Devendra, though, he said it. In Portuguese or Spanish, I don’t even know. (It was three or something and I had some free rosé. Sue me.) I’ve written or at least meant to have written about the strange power of first hearing Caetano Veloso sing in English and Devendra was the inverse here, his band of longhairs playing some wonderfully tepid lounge rock while he sang romance in a romance language and freed from the knowledge of his talk about Michigan State and whatnot it was a backwards surprise that during this guy’s set, this guy with the drug rug shirt and the band of all tan wearing bandmembers and weird life they all have because what if that was your life? And then he just gave up English and because I was in Norway and drinking something between red and white (who does that?) I let it go and then Devendra sang a little hook from "Gold Dust Woman" and I will not pretend like even I didn’t swoon.

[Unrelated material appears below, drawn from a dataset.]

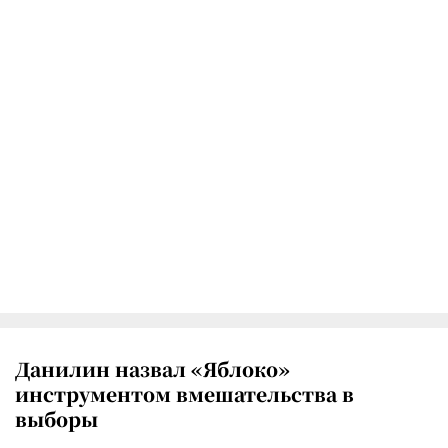
Данилин назвал «Яблоко»
инструментом вмешательства в
выборы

And then he did the coolest thing: he said “Who has just written a new song and wants to play it?” and he said this to the crowd, not the band and not to a plant, but just to a bunch of Norwegian kids and one of them raised his hand and went through the crowd and was hoisted to the stage which the band left. He whispered to Devendra who spoke into the microphone “This is Finn” and he gave Finn his guitar. Finn said into the microphone, in Norwegian, “This is fucking crazy” (so says bilingual Mona, at least) and then he played a very long love song, in English, and it could have been a lot worse. There are many things many people like a lot more that are a lot worse. Finn needs a stylist and an editor but he can make things happen.

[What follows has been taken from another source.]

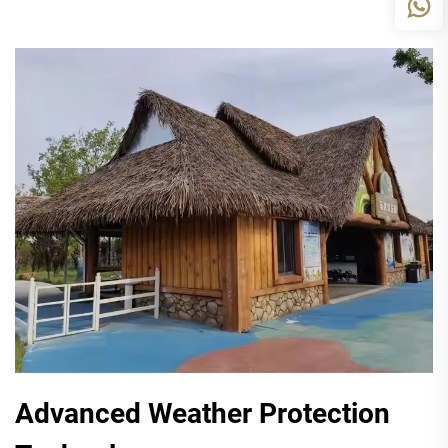
Advanced Weather Protection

Then I saw Battles and wrote a lot of notes. Technical things make you do that. Here they are, verbatim:
-Fancy jeans and a lot of symmetry
-all wearing buttondowns
-drummer so sweaty ? way too nice looking a shirt for it to get so gnarly
-difficult to understand like the way science projects work when you are in the 7th grade and are like “thank god I got an A because my hydroponic volcano didn’t grow” or whatever
-the way being cool really just ends up about self confidence, being about
-wear a nice shirt, have a cymbal up really high and Wookie noises into the microphone. Really they look cool and all but on the nerd tip I could watch Helmet dude play the floor tom all day long.
-Basically everything they do sounds like electronic bees. CREMASTER/DAVE LOMBARDO





(that’s the end of the notes)
When I was a sophomore in high school I saw Tyondai Braxton (of Battles and Wookie noises) play a solo set in the basement of a dorm. I wrote about this for my creative non-fiction class. The first sentence was about coming in while he was playing. I remember it “The door was heavy to open, and when I did, everyone turned to look.” My teacher said I knew how to begin, always in the middle of the story, action gurgling. So either I’ve lost it since then or I’ve come full circle.

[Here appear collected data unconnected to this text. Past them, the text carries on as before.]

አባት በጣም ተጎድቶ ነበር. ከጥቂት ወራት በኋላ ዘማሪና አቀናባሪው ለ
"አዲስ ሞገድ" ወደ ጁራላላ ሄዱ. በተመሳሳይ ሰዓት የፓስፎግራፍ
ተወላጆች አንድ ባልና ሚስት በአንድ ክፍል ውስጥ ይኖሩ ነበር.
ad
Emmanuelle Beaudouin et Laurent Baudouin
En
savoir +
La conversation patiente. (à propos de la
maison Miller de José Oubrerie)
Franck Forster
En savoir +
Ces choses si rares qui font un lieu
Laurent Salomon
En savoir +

I saw the New Violators and they had their shirts unbuttoned. I thought the singer was a sound tech. Why does this music exist?




Jesus and Mary Chain played and were so boring. I love Jesus and Mary Chain. It was so sad. I tried to explain to my friend how their singer was so dull. “Just like honey. Honey is happening,” I said and I said it really dull like if the phrase watching paint dry was actually the sound of a phrase and not words. Does that make sense? If you know me, ask me and I will say it to you. In their mild defense the sound was atrocious doodoo. Every time the bass was played it sounded like Merzbow, which is cool only if you are Merzbow and definitely not cool if you are the credits for Lost in Translation.




Roky Erikson’s sweaty mullet made people lose it. I cannot explain how much people lost it. He sounded clean and strong and must have let off some sort of ancient Norwegian pheromones. I saw a woman, a surgeon, leap on him. The security guard kept her from entering Roky’s hotel. It was an intense barring. Roky’s band member was bummed out; he liked the attention. Some kid had a cardboard sign that said “Roky always in our hearts.” Think about it, if you had to make that sign in Norwegian, could you do it? No, of course not, you’d be fucked. But you’d never have to. What lives we lead!